The Liber miraculorum of Sainte Foy of Conques, written by Bernard of Angers between ca. 1013 and ca. 1020, allows the historian to observe the intricate relationship between elite and popular traditions, traditions which belonged to one culture. The Liber is structured by Bernard's "conversion" : it relates how Bernard accepted elements of Sainte Foy's cult and miracles which, as a member of the learned northern clerical elite, he had initially viewed as suspiciously popular in nature. The statue reliquary (majestas) of Sainte Foy, which he first found shocking and which modem historians have interpreted as a sign of a renascence of "popular, pagan" attitudes in this era, was representative of a genre not yet common north of the Loire.

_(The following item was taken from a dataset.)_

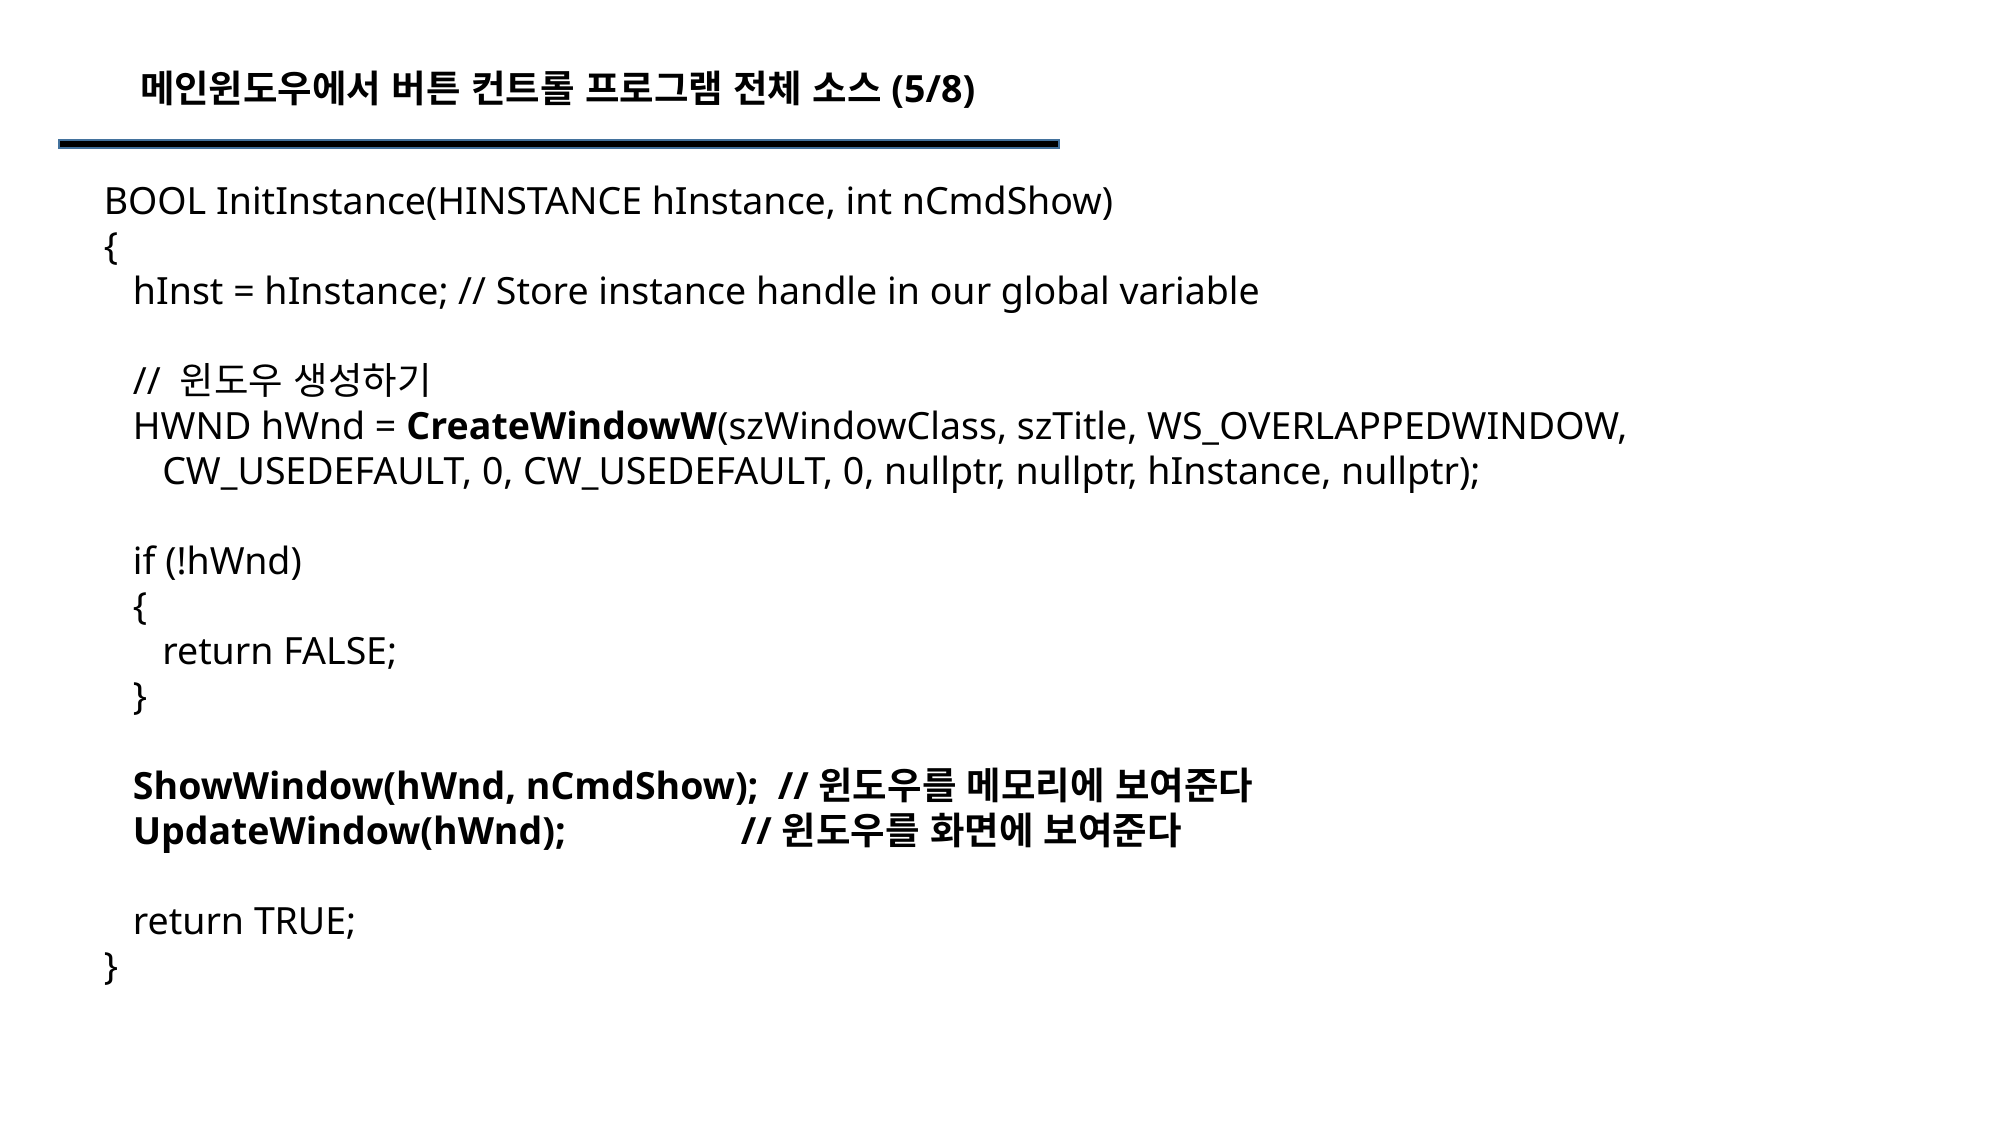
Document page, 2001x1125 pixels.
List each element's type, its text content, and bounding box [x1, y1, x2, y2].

text_box [58, 139, 1060, 149]
text_box 메인윈도우에서 버튼 컨트롤 프로그램 전체 소스(5/8) [125, 57, 991, 118]
text_box BOOL InitInstance(HINSTANCE hInstance, int nCmdShow) { hInst = hInstance; // Store instance handle in our global variable // 윈도우 생성하기 HWND hWnd = CreateWindowW(szWindowClass, szTitle, WS_OVERLAPPEDWINDOW, CW_USEDEFAULT, 0, CW_USEDEFAULT, 0, nullptr, nullptr, hInstance, nullptr); if (!hWnd) { return FALSE; } ShowWindow(hWnd, nCmdShow); //윈도우를 메모리에 보여준다 UpdateWindow(hWnd); //윈도우를 화면에 보여준다 return TRUE; } [88, 169, 1643, 995]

In the south, the elite — abbots, bishops and secular nobles — vied with one another to be the patrons of these reliquaries ; the statues could incarnate the prestige and power which these groups or individuals had or sought to obtain. In addition, these elites seem to have shared with the non-elite a belief that such reliquaries embodied the saints whose relies they enshrined. An analysis of the miracles in the Liber which seem to be peculiar to Sainte Foy when compared with those of other patron saints of this era — joca or practical jokes, the restoration of eyes which had been plucked out, and the resurrection of animals — reveals more of a divergence between elite and non-elite attitudes. In these miracles, especially in the joca, a lay conception of the miraculous emerges. These unusual miracles accord with Sainte Foy's identity as a female child. Indeed, due to the combination of her age and her sex, Sainte Foy herself was as anomalous for this period as were her miracles ; very few French patron saints of this era were female and/or children. Bernard labelled these miracles with the term novitas and betrayed his anxiety that they would be diffîcult for his audience to believe. But nonetheless, this learned hagiographer wrote down these miracles tinged with lay conceptions, and accepted them as valid signs of God's power working through the saint. In the Liber and in these aspects of the cult of Sainte Foy, the historian fînds a convergence of elite and popular traditions, rather than a clash between two ineradicably different "cultures".